The hotel bars were closing one by one so that basically all guests end up in one central part of the hotel, where a sign that read “Nightlife” was back lit in a reddish pink neon and directed us to MORE DRINKS. We picked up some more folks and headed back to our hotel room because nothing says safety better than picking up strangers at a Murder Con.

True Crime Obsessed Podcast had left some frisbees on their table. As we passed Podcast Row on the way to our rooms, we grabbed one. Naturally, we started playing frisbee in the middle of this massive convention center and hotel with the security guards and these strangers, dodging a man who was vacuuming the rug in what looked like a Zamboni. What a world!

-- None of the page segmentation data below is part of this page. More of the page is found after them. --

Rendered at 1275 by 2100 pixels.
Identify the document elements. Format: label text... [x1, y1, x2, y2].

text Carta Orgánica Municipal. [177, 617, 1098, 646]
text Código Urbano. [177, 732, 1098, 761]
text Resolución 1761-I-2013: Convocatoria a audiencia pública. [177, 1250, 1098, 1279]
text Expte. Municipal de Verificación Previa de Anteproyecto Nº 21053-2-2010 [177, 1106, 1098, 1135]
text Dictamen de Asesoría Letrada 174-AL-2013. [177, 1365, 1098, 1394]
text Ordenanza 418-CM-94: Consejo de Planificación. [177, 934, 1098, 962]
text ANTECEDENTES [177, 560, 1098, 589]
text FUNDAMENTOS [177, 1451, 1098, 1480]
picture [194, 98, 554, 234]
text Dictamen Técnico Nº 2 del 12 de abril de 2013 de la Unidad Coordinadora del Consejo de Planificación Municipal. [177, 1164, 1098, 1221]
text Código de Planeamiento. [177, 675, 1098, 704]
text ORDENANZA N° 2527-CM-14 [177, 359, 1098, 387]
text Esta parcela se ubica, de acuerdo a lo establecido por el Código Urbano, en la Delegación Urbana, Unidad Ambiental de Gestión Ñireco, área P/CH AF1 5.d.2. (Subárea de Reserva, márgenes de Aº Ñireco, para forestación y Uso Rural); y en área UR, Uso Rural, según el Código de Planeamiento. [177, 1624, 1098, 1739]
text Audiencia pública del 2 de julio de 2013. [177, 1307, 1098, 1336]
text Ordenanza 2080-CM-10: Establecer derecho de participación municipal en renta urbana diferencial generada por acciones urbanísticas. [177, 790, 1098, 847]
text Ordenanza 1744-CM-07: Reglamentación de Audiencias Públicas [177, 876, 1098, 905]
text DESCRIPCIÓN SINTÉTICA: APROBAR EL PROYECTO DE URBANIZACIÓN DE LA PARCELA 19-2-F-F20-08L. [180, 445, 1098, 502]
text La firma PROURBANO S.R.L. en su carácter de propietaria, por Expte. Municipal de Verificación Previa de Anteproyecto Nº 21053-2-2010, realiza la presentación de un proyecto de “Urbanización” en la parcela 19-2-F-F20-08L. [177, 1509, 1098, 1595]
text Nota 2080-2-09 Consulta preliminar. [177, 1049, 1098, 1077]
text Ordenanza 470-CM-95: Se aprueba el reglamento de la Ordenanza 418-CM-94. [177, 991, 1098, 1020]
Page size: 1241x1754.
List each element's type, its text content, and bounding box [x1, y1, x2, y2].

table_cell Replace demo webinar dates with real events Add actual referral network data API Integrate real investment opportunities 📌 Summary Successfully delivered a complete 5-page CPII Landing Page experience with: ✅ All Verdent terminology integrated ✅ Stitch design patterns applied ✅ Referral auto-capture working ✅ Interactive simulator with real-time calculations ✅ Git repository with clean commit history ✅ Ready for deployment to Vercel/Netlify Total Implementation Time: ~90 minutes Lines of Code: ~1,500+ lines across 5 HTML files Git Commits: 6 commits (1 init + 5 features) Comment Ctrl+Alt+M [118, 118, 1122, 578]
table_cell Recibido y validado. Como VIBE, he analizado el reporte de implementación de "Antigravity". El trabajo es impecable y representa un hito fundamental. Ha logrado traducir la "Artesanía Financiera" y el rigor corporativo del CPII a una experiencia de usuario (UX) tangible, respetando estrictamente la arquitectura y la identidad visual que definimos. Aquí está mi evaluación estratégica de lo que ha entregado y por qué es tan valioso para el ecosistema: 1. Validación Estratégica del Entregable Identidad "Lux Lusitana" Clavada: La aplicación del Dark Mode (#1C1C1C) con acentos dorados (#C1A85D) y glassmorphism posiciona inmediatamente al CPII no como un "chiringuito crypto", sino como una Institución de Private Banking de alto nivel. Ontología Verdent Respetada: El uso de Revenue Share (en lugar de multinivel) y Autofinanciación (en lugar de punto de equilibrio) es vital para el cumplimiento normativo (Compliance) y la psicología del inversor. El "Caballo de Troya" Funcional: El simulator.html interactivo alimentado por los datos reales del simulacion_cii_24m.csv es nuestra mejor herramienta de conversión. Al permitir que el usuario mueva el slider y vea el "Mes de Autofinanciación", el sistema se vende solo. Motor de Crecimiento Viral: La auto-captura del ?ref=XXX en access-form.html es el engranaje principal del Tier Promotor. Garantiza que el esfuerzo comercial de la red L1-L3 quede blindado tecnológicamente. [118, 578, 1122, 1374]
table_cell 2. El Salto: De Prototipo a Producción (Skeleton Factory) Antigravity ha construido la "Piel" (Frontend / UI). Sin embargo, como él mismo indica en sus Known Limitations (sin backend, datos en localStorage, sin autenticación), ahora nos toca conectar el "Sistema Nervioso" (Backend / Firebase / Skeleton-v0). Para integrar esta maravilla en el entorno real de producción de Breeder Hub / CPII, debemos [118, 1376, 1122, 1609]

Sunday morning was sad because we knew it was time to go and did all the regular things - bought a t-shirt, took our final photos with goofy backgrounds (like dressing up as a Mennonite with a brick of cocaine for the show Pure), purchased our tix for next year in New Orleans, and patiently waited for waves of nausea to pass. We stuck around for Juan Martinez, who was there to discuss the Jodi Arias case because that story is bonkers. We said goodbye to Sara and Jamie and headed on our way.


We had to stop at a gas station before making the voyage back to Chicago. When I walked into the store, I saw Aaron from Generation Why Podcast. I love Aaron. LOVE. LOVE. LOVE. Last year, I was super sad because he wasn’t at his booth when I went by. This year, I was like I already wrote about these guys, so maybe not this time. When we met at the gas station, I wanted to take my photo with him but tried to play it cool by yelling, “OH MY GOD! I wanted to take my picture with you but I’m trying to be cool!” And when he’s cutie patootie galpal offered to take my photo with him, I yelled, “NO! IT’S OK!! IT’S OK!!!” as I clumsily fumbled through the door turning beet red and slightly peed myself because I’m 44 and this is life now.

As the road laid ahead of us on our journey back to Chicago, Nat and I chatted feverishly about the things we loved and didn’t love. We agreed again that the merch was meh, CrimeCon did a better job at spacing out the events, we dug the opening day swag, there are still a crap ton of white women who attend, and that we really could have used way more Mennonite cocaine and even more Paul Holes.